Work to complete ->
Go through the records and report each line in which the word "read" occurs.

Exercise inputs ->
------------------------------

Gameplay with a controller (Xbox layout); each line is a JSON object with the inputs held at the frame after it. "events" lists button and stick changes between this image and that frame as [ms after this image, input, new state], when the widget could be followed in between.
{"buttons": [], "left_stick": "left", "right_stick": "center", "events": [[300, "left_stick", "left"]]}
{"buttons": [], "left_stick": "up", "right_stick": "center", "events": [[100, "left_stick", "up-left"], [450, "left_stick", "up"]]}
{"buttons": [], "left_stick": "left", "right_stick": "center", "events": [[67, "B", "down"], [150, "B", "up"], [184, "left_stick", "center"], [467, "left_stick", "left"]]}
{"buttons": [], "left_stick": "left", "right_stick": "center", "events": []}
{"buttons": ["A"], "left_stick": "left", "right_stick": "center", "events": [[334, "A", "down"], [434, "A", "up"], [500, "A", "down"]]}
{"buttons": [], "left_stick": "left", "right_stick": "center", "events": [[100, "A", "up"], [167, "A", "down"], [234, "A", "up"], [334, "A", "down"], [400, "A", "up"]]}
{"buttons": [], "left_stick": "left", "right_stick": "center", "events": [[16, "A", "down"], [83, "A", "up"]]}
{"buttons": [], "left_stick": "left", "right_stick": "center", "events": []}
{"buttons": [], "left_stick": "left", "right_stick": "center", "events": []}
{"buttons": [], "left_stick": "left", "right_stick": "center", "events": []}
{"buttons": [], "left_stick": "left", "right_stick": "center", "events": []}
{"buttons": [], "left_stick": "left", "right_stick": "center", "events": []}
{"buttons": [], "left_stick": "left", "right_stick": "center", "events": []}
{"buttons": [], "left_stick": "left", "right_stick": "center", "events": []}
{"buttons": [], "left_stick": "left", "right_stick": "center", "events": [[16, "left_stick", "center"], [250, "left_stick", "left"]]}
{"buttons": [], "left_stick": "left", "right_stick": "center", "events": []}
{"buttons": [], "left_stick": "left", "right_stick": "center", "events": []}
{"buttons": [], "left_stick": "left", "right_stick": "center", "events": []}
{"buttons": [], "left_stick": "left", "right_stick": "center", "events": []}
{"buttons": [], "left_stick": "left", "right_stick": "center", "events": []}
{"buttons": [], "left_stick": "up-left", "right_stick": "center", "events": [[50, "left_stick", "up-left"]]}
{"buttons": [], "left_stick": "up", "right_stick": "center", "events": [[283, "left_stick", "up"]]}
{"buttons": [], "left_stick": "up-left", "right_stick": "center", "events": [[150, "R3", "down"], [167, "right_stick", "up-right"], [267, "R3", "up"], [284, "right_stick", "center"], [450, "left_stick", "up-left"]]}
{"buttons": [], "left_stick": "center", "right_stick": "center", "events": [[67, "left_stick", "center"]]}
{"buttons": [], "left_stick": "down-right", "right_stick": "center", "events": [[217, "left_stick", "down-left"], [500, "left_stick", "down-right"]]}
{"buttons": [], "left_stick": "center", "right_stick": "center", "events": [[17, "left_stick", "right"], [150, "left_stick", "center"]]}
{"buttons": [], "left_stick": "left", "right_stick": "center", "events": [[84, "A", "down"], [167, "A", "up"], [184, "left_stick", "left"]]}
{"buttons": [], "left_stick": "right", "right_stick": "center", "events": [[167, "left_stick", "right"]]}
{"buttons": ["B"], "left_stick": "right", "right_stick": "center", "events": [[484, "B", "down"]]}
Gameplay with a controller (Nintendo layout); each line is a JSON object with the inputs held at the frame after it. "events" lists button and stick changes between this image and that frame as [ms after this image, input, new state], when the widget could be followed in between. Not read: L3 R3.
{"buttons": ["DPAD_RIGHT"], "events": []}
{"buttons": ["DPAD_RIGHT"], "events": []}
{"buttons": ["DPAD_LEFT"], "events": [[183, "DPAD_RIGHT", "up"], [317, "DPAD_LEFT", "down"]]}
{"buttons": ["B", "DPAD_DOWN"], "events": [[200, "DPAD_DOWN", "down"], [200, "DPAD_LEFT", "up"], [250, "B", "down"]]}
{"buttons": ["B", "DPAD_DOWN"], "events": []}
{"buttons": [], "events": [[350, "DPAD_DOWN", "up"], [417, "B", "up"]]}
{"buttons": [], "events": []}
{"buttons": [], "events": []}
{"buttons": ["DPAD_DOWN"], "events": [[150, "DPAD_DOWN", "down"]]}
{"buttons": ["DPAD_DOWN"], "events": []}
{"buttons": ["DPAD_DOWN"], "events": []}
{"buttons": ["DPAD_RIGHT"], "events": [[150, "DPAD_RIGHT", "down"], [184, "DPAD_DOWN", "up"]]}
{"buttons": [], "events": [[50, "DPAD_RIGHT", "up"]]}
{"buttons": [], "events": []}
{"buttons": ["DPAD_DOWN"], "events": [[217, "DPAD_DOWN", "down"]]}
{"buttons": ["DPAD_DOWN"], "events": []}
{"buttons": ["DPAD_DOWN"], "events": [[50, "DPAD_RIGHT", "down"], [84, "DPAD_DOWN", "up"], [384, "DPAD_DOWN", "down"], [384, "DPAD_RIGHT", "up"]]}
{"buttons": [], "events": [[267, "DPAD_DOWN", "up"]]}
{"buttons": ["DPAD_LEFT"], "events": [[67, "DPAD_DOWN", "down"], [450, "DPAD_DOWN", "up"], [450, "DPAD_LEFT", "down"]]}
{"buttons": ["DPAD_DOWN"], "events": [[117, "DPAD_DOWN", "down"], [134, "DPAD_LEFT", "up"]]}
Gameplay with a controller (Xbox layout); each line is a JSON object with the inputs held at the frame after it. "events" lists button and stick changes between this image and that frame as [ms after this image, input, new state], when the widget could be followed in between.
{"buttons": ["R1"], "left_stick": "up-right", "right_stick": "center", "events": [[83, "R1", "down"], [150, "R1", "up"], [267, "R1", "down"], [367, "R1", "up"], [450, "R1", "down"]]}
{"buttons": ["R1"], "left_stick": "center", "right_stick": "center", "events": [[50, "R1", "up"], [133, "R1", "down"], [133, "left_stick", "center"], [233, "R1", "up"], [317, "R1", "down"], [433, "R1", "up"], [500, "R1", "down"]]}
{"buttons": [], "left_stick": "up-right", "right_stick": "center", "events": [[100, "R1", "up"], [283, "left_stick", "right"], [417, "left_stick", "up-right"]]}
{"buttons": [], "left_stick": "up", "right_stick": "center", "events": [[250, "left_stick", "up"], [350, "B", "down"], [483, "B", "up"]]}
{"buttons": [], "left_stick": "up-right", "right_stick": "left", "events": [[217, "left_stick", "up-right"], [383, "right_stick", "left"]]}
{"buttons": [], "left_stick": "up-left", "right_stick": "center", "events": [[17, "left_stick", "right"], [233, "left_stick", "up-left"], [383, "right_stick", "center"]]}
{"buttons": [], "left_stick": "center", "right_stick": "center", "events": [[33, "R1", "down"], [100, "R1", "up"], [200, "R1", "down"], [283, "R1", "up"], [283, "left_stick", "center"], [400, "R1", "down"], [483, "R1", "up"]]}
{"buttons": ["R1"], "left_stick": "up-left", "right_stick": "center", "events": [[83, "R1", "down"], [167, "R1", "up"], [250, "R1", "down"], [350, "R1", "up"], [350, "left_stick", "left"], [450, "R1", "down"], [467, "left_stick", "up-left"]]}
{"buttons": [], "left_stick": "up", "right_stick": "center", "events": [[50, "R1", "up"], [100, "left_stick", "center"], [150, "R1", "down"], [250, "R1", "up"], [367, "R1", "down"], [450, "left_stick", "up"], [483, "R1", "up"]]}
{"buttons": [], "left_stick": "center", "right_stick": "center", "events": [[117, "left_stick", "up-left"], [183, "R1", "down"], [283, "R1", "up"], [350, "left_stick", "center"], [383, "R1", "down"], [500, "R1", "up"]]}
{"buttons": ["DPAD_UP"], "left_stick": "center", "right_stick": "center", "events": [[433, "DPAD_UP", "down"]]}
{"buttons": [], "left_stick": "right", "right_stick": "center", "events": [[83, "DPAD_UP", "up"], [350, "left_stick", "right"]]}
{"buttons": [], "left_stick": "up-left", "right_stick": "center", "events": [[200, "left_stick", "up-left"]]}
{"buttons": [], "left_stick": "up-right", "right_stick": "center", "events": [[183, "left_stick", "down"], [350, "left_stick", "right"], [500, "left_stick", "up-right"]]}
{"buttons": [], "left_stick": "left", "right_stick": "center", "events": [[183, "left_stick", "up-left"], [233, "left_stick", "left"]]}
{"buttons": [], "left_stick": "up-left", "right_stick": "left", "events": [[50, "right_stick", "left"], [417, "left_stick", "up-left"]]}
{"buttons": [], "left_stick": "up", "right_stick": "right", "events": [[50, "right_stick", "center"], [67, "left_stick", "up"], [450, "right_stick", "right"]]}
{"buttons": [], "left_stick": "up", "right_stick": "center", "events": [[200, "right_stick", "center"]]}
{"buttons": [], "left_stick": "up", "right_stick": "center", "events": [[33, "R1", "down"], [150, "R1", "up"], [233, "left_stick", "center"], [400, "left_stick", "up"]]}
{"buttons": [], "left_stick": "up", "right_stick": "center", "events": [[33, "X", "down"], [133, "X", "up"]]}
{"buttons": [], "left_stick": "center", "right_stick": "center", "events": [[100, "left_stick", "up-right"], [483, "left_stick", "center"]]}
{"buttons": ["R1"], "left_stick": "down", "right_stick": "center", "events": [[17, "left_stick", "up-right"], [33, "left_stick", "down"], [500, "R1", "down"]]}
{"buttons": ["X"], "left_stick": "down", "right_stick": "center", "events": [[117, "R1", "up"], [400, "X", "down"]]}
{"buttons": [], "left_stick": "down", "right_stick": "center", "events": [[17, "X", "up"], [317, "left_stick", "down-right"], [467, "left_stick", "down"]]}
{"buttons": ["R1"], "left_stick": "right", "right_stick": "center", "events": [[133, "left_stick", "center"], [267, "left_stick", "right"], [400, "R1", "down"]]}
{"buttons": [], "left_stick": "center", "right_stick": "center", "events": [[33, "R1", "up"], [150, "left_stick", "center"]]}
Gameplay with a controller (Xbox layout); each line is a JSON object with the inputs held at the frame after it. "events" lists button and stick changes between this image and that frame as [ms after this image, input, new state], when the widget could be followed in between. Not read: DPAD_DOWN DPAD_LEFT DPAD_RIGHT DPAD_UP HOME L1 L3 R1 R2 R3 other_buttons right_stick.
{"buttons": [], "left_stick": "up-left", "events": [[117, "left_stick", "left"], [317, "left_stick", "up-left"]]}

------------------------------

Answer section ->
Gameplay with a controller (Nintendo layout); each line is a JSON object with the inputs held at the frame after it. "events" lists button and stick changes between this image and that frame as [ms after this image, input, new state], when the widget could be followed in between. Not read: L3 R3.
Gameplay with a controller (Xbox layout); each line is a JSON object with the inputs held at the frame after it. "events" lists button and stick changes between this image and that frame as [ms after this image, input, new state], when the widget could be followed in between. Not read: DPAD_DOWN DPAD_LEFT DPAD_RIGHT DPAD_UP HOME L1 L3 R1 R2 R3 other_buttons right_stick.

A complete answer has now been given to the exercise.